Michael Simmons Michael Simmons

The energy price cap rise heaps more misery on Brits

Energy Secretary Ed Miliband's policies are unlikely to be helping hard-up consumers (Getty images)

Average gas and electricity bills will rise by £111 a year in April after the regulator Ofgem announced an increase to the energy price cap. The 6.4 per cent hike means the average dual-fuel household bill will hit £1,849 annually.

The rise is more than anticipated, with analysts at Cornwall Insight predicting that bills would rise by just 5 per cent in April. Ofgem blamed inflation and ‘rising global wholesale prices’ for the bigger-than-expected increase. As a result, the cap will be £159 (nearly 10 per cent) higher than for the April to June period last year.

The rise in energy prices is why the Bank of England recently forecast inflation to return to nearly 4 per cent this summer. As Kate Andrews reported last week, inflation in January rose to 3 per cent, up from 2.5 per cent at the end of last year – a bigger jump than the Bank of England and markets had expected.
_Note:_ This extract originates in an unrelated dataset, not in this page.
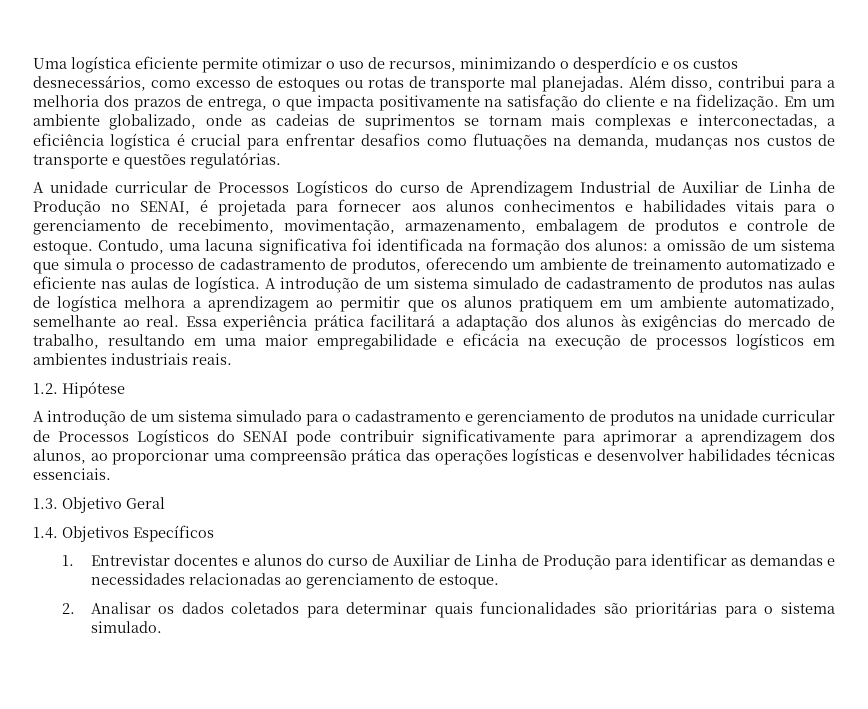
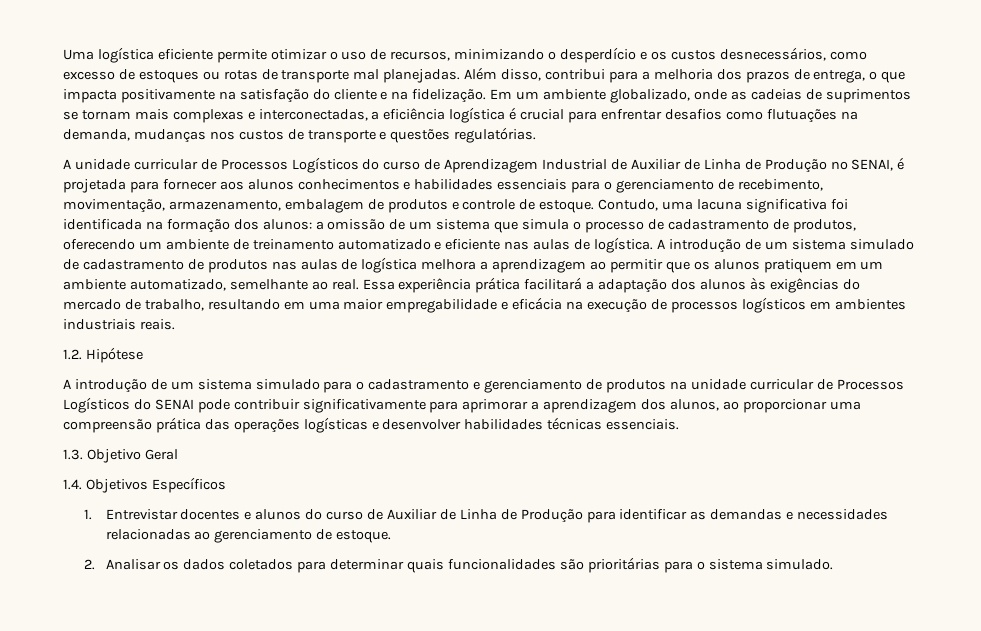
[734,200,774,212] vitais -> [497,179,568,190] essenciais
The higher-than-forecast energy cap rise today possibly means the Bank’s forecast for inflation to peak at 3.7 per cent could be an underestimate: prices may end up rising as much as 4 per cent before coming back down again.

Although energy price rises were inevitable, they still hurt. Homeowners and bill payers accept that international crises – the effects of Covid, the war in Ukraine and troubles in the Middle East – make energy more expensive. But what’s hard to stomach is how much Britain pays for energy compared to anywhere else in Europe. The latest international comparisons produced by the Department for Energy Security and Net Zero show that the UK is paying more than any other major developed economy for both domestic and industrial energy. Our cost per unit of domestic energy is nearly 80 per cent higher than the French, almost double Poland’s and more than seven times larger than Turkey’s.

Today’s news is bad for homeowners for another reason: it won’t improve chances of another cut to interest rates by the Bank. After last week’s inflation news, traders are now betting on rates only falling to 4 per cent – from the 4.5 per cent they sit at now – and remaining there for the foreseeable future.

With energy bills rising, and no relief in sight on interest rates, households will continue to feel the squeeze. Britain’s uniquely high energy costs raise difficult questions about Britain's energy policy. the Department for Energy Security and Net Zero's name is something of a contradiction: we can have energy security, or we can unilaterally race to net zero, but we probably can’t have both.